En perspective de l’exploitation du gaz, la Langue de barbarie, avec son parc de plus de 5300 piroguiers, tremble d’inquiétude. Mais les structures étatiques au cœur du processus d’exploitation (prochaine) tempèrent : «Les populations ont tendance à souligner les aspects négatifs.» Et pourtant, tous les signaux ne sont pas au rouge si l’on en croit les observations de Thierno Seydou Ly. Le Directeur général de Petrosen exploration-production explique que le gisement du Gta qui se trouve à plus 120 kilomètres des côtes, avec une profondeur de 2850 m, à la frontière entre le Sénégal et la Mauritanie, a fini d’émerger de l’eau à travers ses installations.
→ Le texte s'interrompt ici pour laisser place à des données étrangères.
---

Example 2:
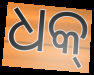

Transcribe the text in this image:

ଧକ୍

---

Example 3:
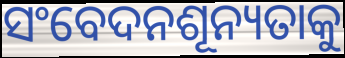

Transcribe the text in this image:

ସଂବେଦନଶୂନ୍ୟତାକୁ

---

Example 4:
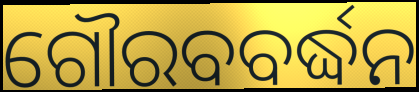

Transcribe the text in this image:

ଗୌରବବର୍ଦ୍ଧନ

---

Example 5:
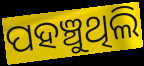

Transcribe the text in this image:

ପହଞ୍ଚୁଥିଲି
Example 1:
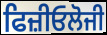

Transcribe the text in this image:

ਫਿਜ਼ੀਓਲੋਜੀ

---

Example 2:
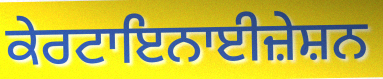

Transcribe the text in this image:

ਕੇਰਟਾਇਨਾਈਜ਼ੇਸ਼ਨ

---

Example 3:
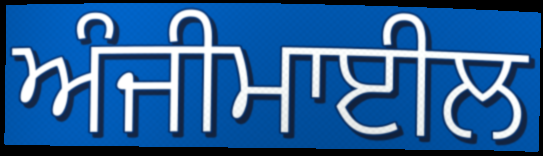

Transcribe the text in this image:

ਅੰਜੀਮਾਈਲ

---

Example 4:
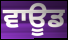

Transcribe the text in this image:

ਵਾਊਡ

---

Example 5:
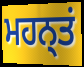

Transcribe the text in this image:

ਮਹਨ੍ਤਂ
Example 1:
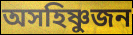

Mais la partie visible de l’iceberg reste la plateforme à 10 kilomètres des côtes. Un hub, protégé par des caissons, au nombre de 21, où le gaz sera acheminé vers des installations flottantes. Pour Thierno Seydou Ly, le brise-lame, une digue offshore, permet de «ralentir ou d’enrayer l’érosion côtière sur la Langue de barbarie».
La mairie : «Les installations sous-marines, les activités gazières vont dénaturer l’écosystème»
L’autre impact «positif» noyé par les revendications, selon lui, ce sont «les installations pour l’exploitation du gaz qui favorisent le développement de tout un écosystème». Il enchaîne en citant l’exemple de la Norvège. «Un pays qui a décidé de ne plus démanteler des plateformes gazières ou pétrolières en raison de leurs bienfaits sur l’écosystème marin», martèle l’expert chez Petrosen. Malgré ces assurances, les pêcheurs restent submergés de craintes. «Toutes ces installations ne sont pas sans conséquence», prévient Moulaye Mbaye, président du Comité de gestion de l’Aire marine communautaire protégée de Saint-Louis depuis 2017. Il reste convaincu que «les installations sous-marines, les bruits des navires, les activités gazières vont perturber, dénaturer l’écosystème». «Le risque zéro n’existe pas», confirme l’expert Docteur Abdou Gueye qui insiste sur le processus, des activités sismiques au démantèlement en passant par le forage et la production. L’expert, qui suit de près l’évolution du projet Gta, note que «chaque phase peut avoir des impacts spécifiques sur l’écosystème, notamment la biodiversité marine. Celle-ci est caractérisée par la diversité des espèces écosystémiques et génétiques». D’après lui, lors de l’extraction du produit, c’est-à-dire, le premier traitement qui consiste à le séparer des impuretés, «des déchets peuvent être générés et s’ils ne sont pas correctement contrôlés, peuvent contaminer l’eau et les espèces marines». Cependant, observe Dr Gueye, «ce ne sont pas les plateformes elles-mêmes qui causent des dommages, mais plutôt les pratiques industrielles».
Le Sénégal bien armé juridiquement
Face aux risques élevés et potentiels, le Sénégal est bien armé juridiquement, persiste et signe Thierno Seydou Ly. Pour confirmer ses dires, il brandit les codes de l’environnement et pétrolier. «Le dernier cité (pétrolier) de 1998, a d’ailleurs été révisé en 2019 pour rectifier les manquements en la matière». Le Directeur général de Petrosen exploration-production ajoute que les «deux textes permettent, aujourd’hui, au Sénégal de s’inscrire sur la voie des bonnes pratiques de gouvernance mondiale du secteur». Des gages d’assurance de sa part, loin de satisfaire tous les acteurs de la chaîne. C’est le cas de Baye Salla Mar. Le président de la Commission environnement de la mairie de la ville exprime sa désolation. L’homme, trouvé au pied du pont centenaire, à quelques mètres du rond- point, indexe la politique Rse (Responsabilité sociétale d’entreprise) de British Petroleum. L’écologiste dénonce les actes posés sur la terre ferme. Selon lui, «même si la Rse est une démarche volontaire, elle reste encadrée». Baye Salla Mar révèle que «la mairie a voté un budget de 4 milliards 300 millions F CFA pour cette année. Et en fai- sant le bilan, BP aurait dépensé presque 1 milliard de FCFA». «On ne voit pas la couleur de cet argent», regrette-t-il. Selon lui, la société d’exploitation doit réorienter ses dépenses vers les urgences. Pour lui, BP et ses partenaires misent sur le renforcement de capacité alors que Saint-Louis bute sur des problèmes beaucoup plus sérieux. Il pense aux écoles, aux bâtiments délabrés, ou encore à la santé des populations.